HECHOS EXTRAORDINARIOS DE LA TIERRA DE LO NUNCA SUCEDIDO
Todos los niños de esa ciudad, quines siempre al árbol le habían sido indiferentes, una tarde comenzaron a ir a jugar alrededor de él, trepaban por sus ramas, saltaban entre sus raíces, corrían por doquier, comían sus frutos, actividades éstas siempre acompañadas por estridentes carcajadas y agudos griteríos.
Aquella tarde parecía eterna, el sol nunca caía. La noche jamás se posó sobre aquel árbol, la cantidad de niños se multiplicó. En la ciudad sus padres los buscaron intensivamente, sin embargo ahora eran ellos quienes no prestaban atención al árbol, nadie se imaginaba que los niños podrían estar allí. Y los niños continuaban, como si las horas nunca pasaran, jugando alrededor de aquel árbol.
Hasta que en un momento en el cielo se desató una tormenta, gotas cayeron, refocilos se vieron, truenos se escucharon y, de repente, un rayo atravesó al árbol partiéndolo en dos mitades exactamente iguales.
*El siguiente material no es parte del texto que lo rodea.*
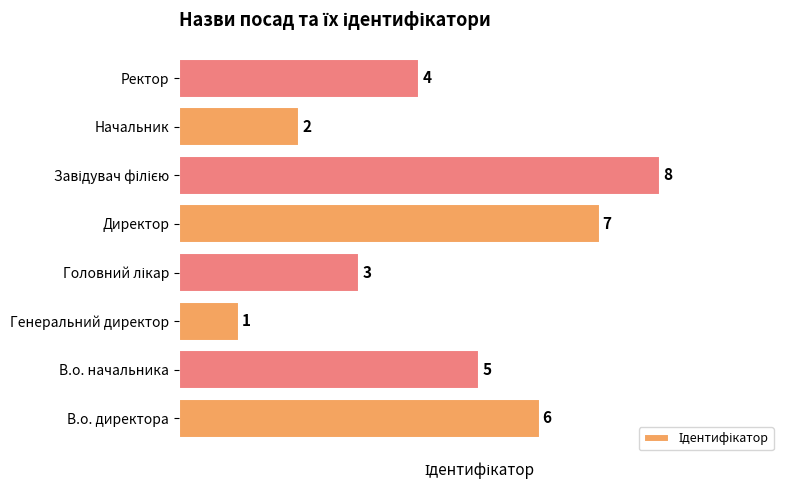

Which has a higher value, Начальник or Ректор?

Ректор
Los niños, al verse sin ese bello árbol que los protegía, regresaron a la ciudad. Pero vino a suceder que cuando llegaron se dieron cuenta que ya no eran niños. Adultos algunos y ancianos otros ya eran, y ninguno recordaba que en alguna ocasión había existido un inmenso árbol dador de frutos dorados.